The second reason is that state regulations protect wildlife, so it often illegal for people to possess wild animals, that are, especially, Texas-native wild animals. You cannot possess wild animals native to Texas without some sort of a permit. You also do not need a permit for them.
I think small pets like that can be good first pets for a lot of kids to learn about the care of animals. However, pocket pets are appropriate exotic and wild animals and can be beneficial to teach young people how to care for animals.
Stories can be viewed on the Web at vetmed. For instance, crazy ants have already devastated rainforests on Christmas Island and two outbreaks have occurred around Cairns in recent years. A number of methods and techniques are currently available for the control of feral animals, including fencing, trapping, shooting and poisoning.
The type of control method chosen depends on the target species and the environmental surrounds. The effect of control techniques on non-target native species is an important consideration. Toggle navigation. Property information form How you can help! Feral animals invade natural ecosystems. Feral animals damage the environment and agriculture. Report new invasive feral animals.
Kudzu is a plant from Japan. It was brought to the Unted States to help stop soil erosion. Kudzu is now a huge problem in some southern states. The plant grows very fast and can completely take over an area and out-compete native plants for space and sunlight.
Beauty Turns to Beast Purple loosestrife was planted in gardens in the U. The plants adapted to their new home and began growing in the wild and crowding out native wetland plants and wildflowers.

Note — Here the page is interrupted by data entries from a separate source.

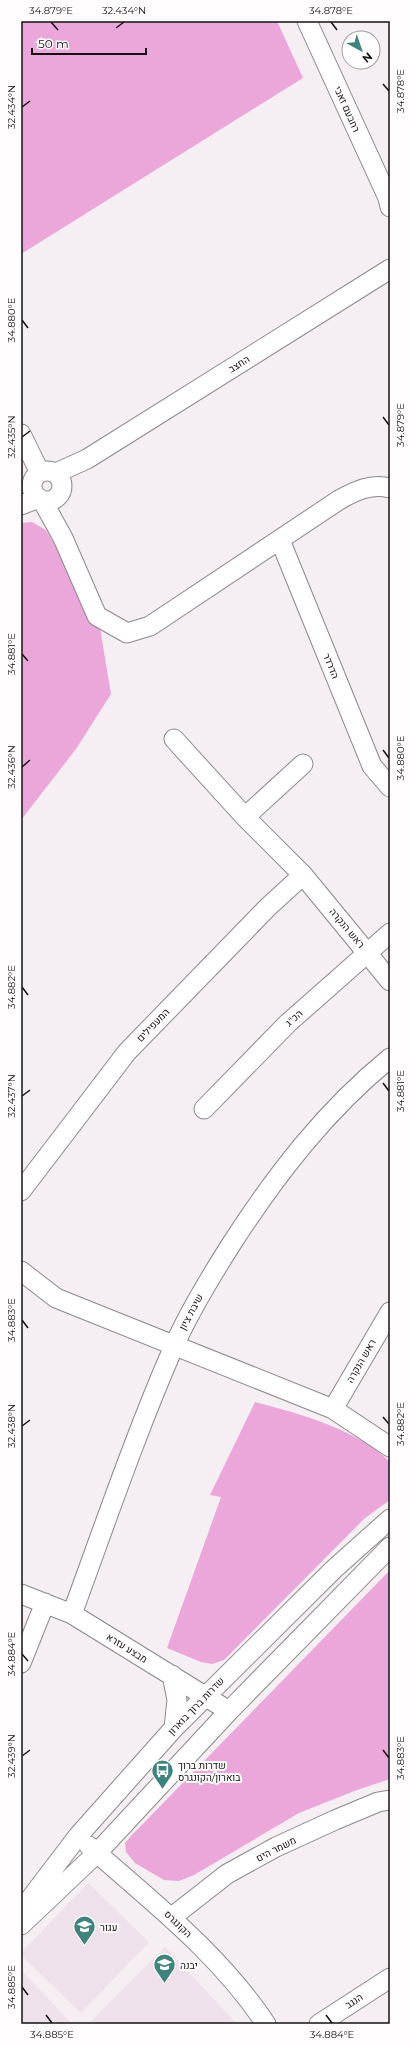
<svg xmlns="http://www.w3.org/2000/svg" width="411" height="2045" viewBox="0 0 411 2045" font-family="Montserrat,Heebo,sans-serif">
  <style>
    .built { fill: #eee1eb }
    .green { fill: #eba7da }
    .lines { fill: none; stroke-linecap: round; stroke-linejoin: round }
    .minor-casing { stroke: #8d878b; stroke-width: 21 }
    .minor { stroke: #fff; stroke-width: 19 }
    .ticks { fill: none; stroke: #141213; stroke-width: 1.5 }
    .labels { text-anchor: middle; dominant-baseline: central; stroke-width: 4; stroke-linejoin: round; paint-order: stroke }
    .street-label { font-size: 10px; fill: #141213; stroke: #fffdfe }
    .poi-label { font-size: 10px; fill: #141213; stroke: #fffdfe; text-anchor: start }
    .neatline { fill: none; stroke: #141213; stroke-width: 1.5 }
    .ticks-label { font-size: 10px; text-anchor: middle; fill: #141213 }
  </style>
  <rect width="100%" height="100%" fill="#f5eef3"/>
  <!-- built -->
  <path class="built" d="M 88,1883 L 149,1942 L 81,2013 L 21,1955 L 21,1953 Z
    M 165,1947 L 237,2024 L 88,2024 Z
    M 21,1970 L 72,2024 L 21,2024 Z"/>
  <!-- green -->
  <path class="green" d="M 21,21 L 277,21 L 303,78 L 21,254 Z
    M 32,522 L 46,530 L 98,616 L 111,694 L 76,749 L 21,820 L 21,523 Z
    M 255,1402 C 300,1414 357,1429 390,1462 L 390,1500 L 365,1518 L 224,1660 L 212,1664 L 201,1662 L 167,1648 L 221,1497 L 210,1495 Z
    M 390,1570 L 390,1779 L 357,1790 L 299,1813 L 194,1875 L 179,1881 L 164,1880 L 135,1863 L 126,1852 L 125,1843 L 132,1835 Z"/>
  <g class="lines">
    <defs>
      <path id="minor" d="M 307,21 L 388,198 L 390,207
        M 21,434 L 40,473
        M32 486a15 15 0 1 1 30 0a15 15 0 1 1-30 0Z
        M 56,473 L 87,459 L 390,269
        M 42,500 L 63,538 L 97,616 L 127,633 L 150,626 L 339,500 C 355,491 371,483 390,488
        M 21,505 L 39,498
        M 280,540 L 372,766 L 390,787
        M 174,739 L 245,817 L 303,875 L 390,981
        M 245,817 L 303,764
        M 204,1109 L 288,1023 L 390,933
        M 21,1191 L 127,1052 L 268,907 L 303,875
        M 21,1271 L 56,1298 L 333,1409 L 390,1447
        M 333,1409 L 390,1312
        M 21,1594 L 72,1614 L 229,1711
        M 72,1614 C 105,1524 136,1433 174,1346 C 190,1310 211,1276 232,1243 C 276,1175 326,1110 390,1058
        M 21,1663 L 45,1603
        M 172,1675 L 177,1700 L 174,1728
        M 89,1846 C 152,1902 218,1952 266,2024
        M 21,1911 L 78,1836 L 174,1728 L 334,1569 L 390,1519
        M 172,1917 L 227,1874 L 276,1847 L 335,1820 L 378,1802 L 390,1800
        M 21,1925 L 97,1853 L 229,1711 L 390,1547
        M 319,2024 L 390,1978"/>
    </defs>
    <!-- minor casing -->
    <use href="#minor" class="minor-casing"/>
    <!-- minor -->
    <use href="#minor" class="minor"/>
  </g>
  <!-- ticks -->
  <path class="ticks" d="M 51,22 L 58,30M 331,22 L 337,30M 116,28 L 124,22M 383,84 L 389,91M 22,107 L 30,101M 22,320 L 28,328M 383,417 L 389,425M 22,437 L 30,431M 22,654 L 28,661M 383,750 L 389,758M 22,767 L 30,760M 22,987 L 28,995M 383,1083 L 389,1091M 22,1096 L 30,1090M 22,1320 L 28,1328M 383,1417 L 389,1424M 22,1426 L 30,1420M 22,1654 L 28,1661M 383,1750 L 389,1758M 22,1756 L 30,1750M 22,1987 L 28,1995M 46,2015 L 52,2023M 326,2015 L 332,2023"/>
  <!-- icons -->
  <defs>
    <symbol id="bus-pin" viewBox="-11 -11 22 30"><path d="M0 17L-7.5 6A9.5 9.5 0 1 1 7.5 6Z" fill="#3d847c" stroke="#fffdfe"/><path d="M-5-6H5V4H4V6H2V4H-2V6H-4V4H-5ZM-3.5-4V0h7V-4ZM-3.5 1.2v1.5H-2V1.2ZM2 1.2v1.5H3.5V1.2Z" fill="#fff"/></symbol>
    <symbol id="school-pin" viewBox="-11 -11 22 30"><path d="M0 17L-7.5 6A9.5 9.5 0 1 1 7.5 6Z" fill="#3d847c" stroke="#fffdfe"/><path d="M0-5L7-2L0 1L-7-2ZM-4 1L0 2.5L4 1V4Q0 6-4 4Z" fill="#fff"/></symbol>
  </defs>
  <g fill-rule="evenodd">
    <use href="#bus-pin" x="150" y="1758" width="25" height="34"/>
    <use href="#school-pin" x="72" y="1914" width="25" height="34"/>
    <use href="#school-pin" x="152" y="1952" width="25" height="34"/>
  </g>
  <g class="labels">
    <!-- street labels -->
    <g class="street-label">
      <text transform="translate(347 109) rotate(66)">רחבעם זאבי</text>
      <text transform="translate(239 364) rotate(-32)">החצב</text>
      <text transform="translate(331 666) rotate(68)">הדרדר</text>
      <text transform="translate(347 928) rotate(50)">ראש הנקרה</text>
      <text transform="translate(294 1018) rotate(-42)">הכ"ג</text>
      <text transform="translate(153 1025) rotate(-46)">המעפילים</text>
      <text transform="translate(191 1312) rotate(-62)">שיבת ציון</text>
      <text transform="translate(361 1361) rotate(-60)">ראש הנקרה</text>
      <text transform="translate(127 1648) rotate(32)">מבצע עזרא</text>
      <text transform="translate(196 1706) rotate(-46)">שדרות ברוך בוארון</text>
      <text transform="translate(276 1849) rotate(-27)">משמר הים</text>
      <text transform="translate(178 1924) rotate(44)">הקונגרס</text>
      <text transform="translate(354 2001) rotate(-33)">הנגב</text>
    </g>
    <!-- poi labels -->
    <g class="poi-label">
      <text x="178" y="1765">שדרות ברוך<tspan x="178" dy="12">בוארון/הקונגרס</tspan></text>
      <text x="100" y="1927">עגור</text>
      <text x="180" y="1965">יבנה</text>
    </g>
  </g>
  <!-- border -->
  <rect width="411" height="2045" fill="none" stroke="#fffdfe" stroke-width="44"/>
  <!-- north arrow -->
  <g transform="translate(361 50) rotate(140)"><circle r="19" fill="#fffdfe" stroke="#a19fa0"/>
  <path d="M0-3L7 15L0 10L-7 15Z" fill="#3d847c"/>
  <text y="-6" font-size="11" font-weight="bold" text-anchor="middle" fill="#141213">N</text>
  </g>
  <!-- scale -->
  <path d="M32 48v6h114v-6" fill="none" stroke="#141213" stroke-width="2"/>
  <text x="38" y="48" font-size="12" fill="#141213" stroke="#fffdfe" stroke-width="3" paint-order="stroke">50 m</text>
  <rect x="22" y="22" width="367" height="2001" class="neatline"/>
  <g class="ticks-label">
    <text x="51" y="14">34.879°E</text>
    <text x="124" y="14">32.434°N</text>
    <text x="331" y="14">34.878°E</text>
    <text transform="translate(400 91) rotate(-90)" y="4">34.878°E</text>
    <text transform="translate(11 107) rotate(-90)" y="4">32.434°N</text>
    <text transform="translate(11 320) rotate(-90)" y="4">34.880°E</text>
    <text transform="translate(400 425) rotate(-90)" y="4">34.879°E</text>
    <text transform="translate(11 437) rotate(-90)" y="4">32.435°N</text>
    <text transform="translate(11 654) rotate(-90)" y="4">34.881°E</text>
    <text transform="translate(400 758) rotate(-90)" y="4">34.880°E</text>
    <text transform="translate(11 767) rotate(-90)" y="4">32.436°N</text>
    <text transform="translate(11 987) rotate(-90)" y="4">34.882°E</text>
    <text transform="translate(400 1091) rotate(-90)" y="4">34.881°E</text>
    <text transform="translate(11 1096) rotate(-90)" y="4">32.437°N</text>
    <text transform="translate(11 1320) rotate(-90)" y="4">34.883°E</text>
    <text transform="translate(400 1424) rotate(-90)" y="4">34.882°E</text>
    <text transform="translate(11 1426) rotate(-90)" y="4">32.438°N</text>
    <text transform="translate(11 1654) rotate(-90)" y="4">34.884°E</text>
    <text transform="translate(11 1756) rotate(-90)" y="4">32.439°N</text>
    <text transform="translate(400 1758) rotate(-90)" y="4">34.883°E</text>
    <text transform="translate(11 1987) rotate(-90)" y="4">34.885°E</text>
    <text x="52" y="2038">34.885°E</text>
    <text x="332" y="2038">34.884°E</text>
  </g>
</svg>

One plant the loosestrife drives out is the cattail. Cattails are one of the favorite foods of muskrats. Flooding allowed them to escape and establish reproducing populations in the wild by the early s. Invasive carp are swiftly spreading northward up the Illinois River, and are now on the verge of invading the Great Lakes.
Once established in an ecosystem they are virtually impossible to eradicate. Adult invasive carp have no natural predators in North America and females lay approximately half a million eggs each time they spawn.
Parts of the Great Lakes, including nutrient-rich bays, tributaries, and other near-shore areas, would offer invasive carp an abundant supply of their preferred food, plankton.
Plankton is also favored by most young and many adult native fishes and the voracious carp would likely strip the food web of this fundamental resource. The U. Geological Survey has identified 22 rivers in the U. The brown marmorated stink bug, Halyomorpha halys, is native to China, Japan, and surrounding countries. They were first discovered in the United States in Pennsylvania during the late s, but no one knows for certain how they were introduced to North America. Brown marmorated stink bug BMSB populations are exploding in the absence of their natural predators, and they are quickly becoming a nuisance to people in their homes and to the agriculture industry.
The bugs begin to come indoors, searching for warm, protected areas when outside temperatures turn cooler in the fall. BMSBs feed on host plants by piercing the skin and consuming the juices within; the signs of stink bug feeding appear as "necrotic" or dead spots on the surface. A wide variety of plants are known food sources for BMSBs, including ornamental trees and shrubs; fruit crops like peaches, apples, grapes, and pears; vegetable crops like green beans and asparagus; and soybeans and corn.
Zebra mussels and quagga mussels are virtually identical, both physically and behaviorally. Originally from Eastern Europe, these tiny trespassers were picked up in the ballast water of ocean-going ships and brought to the Great Lakes in the s.
They spread dramatically, outcompeting native species for food and habitat, and by , zebra mussels and quagga mussels had infested all of the Great Lakes.
Now both quagga mussels and zebra mussels have spread to 29 states by hitching rides on boats moving between the Great Lakes and Mississippi River Basins. Artificial channels like the Chicago Area Waterways System facilitate their spread.
These man-made channels act like super-highways and are also a pathway for invasive carp, which are currently spreading towards the Great Lakes.
The quagga and zebra mussels blanketing the bottom of the Great Lakes filter water as they eat plankton and have succeeded in doubling water clarity during the past decade. Clear water may look nice to us, but the lack of plankton floating in the water means less food for native fish. Clearer water also allows sunlight to penetrate to the lake bottom, creating ideal conditions for algae to grow. In this way, zebra and quagga mussels have promoted the growth and spread of deadly algae blooms.
Zebra and quagga mussels harm native fish populations, ruin beaches and attach to boats, water intake pipes, and other structures, causing the Great Lakes economy billions of dollars a year in damage.